Wir hatten schwierige Wochen in der Kita, in denen er sich nicht von mir trennen und nur auf meinen Arm wollte, und super Wochen, in denen er allen erzählte, das Baby werde „Papa“ heißen und er sei stolz, bald großer Bruder zu sein. Er wollte Geschichten von sich als Baby hören und Fotos sehen.
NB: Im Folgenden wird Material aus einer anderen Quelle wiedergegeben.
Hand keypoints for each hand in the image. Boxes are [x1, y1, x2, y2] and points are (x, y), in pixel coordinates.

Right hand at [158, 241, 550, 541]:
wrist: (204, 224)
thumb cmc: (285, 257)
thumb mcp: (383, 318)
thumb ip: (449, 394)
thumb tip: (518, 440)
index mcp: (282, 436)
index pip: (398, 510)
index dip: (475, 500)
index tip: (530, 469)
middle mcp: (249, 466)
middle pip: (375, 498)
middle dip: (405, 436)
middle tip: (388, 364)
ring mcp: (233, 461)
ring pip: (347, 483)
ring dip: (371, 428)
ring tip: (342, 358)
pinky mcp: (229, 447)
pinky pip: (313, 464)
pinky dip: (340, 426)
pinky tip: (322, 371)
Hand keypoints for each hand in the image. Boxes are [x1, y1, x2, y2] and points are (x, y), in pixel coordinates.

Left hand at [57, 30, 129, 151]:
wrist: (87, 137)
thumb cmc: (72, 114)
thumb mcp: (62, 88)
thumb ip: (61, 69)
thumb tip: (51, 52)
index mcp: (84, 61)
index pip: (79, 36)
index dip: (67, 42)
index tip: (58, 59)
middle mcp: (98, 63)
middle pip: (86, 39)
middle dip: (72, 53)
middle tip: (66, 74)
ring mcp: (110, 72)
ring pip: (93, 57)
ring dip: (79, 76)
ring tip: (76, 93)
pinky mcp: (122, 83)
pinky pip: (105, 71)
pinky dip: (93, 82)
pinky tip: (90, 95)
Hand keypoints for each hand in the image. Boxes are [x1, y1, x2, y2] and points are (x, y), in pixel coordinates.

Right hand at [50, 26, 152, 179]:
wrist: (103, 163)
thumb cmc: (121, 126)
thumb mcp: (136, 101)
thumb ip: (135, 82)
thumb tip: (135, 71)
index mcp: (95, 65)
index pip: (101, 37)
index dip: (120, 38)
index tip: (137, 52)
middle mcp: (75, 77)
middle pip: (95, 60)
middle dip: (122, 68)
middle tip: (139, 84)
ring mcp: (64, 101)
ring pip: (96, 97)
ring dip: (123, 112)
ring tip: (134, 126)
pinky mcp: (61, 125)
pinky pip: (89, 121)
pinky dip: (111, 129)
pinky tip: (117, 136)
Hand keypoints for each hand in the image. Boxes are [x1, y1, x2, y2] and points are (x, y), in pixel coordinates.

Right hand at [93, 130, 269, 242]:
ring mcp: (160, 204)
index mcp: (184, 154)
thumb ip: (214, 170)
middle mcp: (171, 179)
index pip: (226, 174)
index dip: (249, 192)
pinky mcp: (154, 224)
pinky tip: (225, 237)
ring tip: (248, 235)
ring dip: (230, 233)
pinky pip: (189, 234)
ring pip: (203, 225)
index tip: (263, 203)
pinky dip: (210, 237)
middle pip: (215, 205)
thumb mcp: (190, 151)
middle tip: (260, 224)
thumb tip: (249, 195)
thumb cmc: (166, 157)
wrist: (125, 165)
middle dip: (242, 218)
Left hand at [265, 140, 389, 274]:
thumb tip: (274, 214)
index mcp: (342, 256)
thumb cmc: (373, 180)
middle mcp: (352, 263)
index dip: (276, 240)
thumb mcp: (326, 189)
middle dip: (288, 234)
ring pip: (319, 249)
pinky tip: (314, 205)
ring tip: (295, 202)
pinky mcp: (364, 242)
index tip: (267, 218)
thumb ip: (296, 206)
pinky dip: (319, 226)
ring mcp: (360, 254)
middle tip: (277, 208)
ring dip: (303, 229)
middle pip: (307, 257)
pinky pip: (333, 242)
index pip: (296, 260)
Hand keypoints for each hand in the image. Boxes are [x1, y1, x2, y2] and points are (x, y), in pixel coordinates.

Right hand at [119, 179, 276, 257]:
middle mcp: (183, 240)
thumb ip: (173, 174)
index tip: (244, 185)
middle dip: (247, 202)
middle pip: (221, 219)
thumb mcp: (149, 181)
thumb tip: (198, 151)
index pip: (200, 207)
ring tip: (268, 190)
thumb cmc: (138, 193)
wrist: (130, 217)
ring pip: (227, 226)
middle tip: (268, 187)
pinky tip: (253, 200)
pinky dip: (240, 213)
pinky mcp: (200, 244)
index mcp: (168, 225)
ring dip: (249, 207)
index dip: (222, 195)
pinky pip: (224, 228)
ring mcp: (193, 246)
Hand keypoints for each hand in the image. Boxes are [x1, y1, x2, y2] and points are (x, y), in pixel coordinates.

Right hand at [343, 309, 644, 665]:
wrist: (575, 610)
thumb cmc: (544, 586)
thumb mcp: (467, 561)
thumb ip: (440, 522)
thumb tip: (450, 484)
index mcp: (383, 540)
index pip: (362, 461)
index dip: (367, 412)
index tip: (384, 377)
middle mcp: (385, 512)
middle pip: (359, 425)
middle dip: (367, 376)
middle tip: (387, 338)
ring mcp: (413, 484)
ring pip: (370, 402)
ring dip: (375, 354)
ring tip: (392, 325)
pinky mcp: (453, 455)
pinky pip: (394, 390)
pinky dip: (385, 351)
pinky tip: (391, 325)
Etwa ein Jahr dauere es, bis das größere Kind sich an seine „Entthronung“ gewöhnt habe, habe ich gelesen, und ich finde dieses Wort wirklich abscheulich. Nicht nur, weil es impliziert, die Eltern hätten das Kind in seinem bisherigen Leben auf einen Thron gestellt, sondern weil es dem großen kleinen Kind auch eine verständliche emotionale Reaktion auf eine tiefgreifende Veränderung abspricht. Auch mit drei Jahren ist ein Kind noch sehr klein – auch wenn es Lego bauen und Kuchen mitbacken kann. Es hat alle Rechte, emotional zu reagieren. Ich kenne Eltern, die mit großen Geschenken, die angeblich das Neugeborene für das Geschwisterkind mitgebracht habe, die Wogen schon von Anfang an zu glätten versucht hatten. „Ich hätte lieber einen Hund gehabt, oder zumindest ein Feuerwehrauto“, soll schon meine große Schwester vor über vierzig Jahren meinen Eltern erklärt haben, als die mit der rotgesichtigen kleinen Schwester aus dem Krankenhaus kamen.
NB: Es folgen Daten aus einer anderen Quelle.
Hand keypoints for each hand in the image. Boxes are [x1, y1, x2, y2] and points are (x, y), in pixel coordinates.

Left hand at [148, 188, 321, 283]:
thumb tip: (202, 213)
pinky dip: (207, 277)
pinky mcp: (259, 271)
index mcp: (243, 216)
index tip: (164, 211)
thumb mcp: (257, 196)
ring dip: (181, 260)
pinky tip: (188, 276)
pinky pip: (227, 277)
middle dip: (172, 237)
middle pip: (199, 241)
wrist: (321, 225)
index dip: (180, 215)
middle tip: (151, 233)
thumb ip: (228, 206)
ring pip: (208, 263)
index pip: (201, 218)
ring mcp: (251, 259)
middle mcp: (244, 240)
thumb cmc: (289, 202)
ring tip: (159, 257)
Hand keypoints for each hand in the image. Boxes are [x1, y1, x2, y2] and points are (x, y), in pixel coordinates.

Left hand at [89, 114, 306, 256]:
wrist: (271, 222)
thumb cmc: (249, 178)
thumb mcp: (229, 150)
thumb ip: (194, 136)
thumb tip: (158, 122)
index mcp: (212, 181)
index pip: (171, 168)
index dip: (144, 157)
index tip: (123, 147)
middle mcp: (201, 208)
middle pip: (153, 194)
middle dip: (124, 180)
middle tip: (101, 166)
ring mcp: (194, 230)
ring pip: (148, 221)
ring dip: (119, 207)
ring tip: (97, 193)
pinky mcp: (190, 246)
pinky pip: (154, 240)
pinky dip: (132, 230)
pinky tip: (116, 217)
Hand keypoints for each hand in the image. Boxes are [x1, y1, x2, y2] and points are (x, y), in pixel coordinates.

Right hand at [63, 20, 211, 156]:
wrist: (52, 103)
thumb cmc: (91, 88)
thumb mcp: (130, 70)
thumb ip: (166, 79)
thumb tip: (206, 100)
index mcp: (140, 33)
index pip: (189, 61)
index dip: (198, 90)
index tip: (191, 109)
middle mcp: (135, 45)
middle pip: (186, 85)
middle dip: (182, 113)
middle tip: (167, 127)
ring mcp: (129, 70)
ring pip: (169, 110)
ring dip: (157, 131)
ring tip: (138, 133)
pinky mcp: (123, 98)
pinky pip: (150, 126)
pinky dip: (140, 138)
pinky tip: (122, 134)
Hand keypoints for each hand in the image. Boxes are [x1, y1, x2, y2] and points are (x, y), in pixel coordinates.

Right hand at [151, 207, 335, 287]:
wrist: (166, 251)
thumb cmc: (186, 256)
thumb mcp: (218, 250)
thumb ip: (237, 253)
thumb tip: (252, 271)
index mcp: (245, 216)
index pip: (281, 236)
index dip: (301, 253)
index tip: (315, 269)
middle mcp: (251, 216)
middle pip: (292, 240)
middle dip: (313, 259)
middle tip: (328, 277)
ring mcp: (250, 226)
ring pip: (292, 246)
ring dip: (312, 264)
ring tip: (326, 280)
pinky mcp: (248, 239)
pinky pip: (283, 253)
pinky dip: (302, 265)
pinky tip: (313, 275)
Wenn der Kleine plötzlich der Große sein soll, ist das ein Einschnitt, der Zeit braucht, für alle Beteiligten. Wir haben den Abschied von der Krabbelstube bewusst vor die Geburt des Babys gelegt, damit Max nicht zu viele Veränderungen gleichzeitig bewältigen muss. Zu Hause wird er der Große und weiterhin Mamas Baby sein, im Kindergarten wird er erst einmal wieder der Kleine sein. Aber auch der Große, der mutig auf Neues zugeht und sich bei den „wirklichen Großen“ ganz viel Spannendes abschauen darf.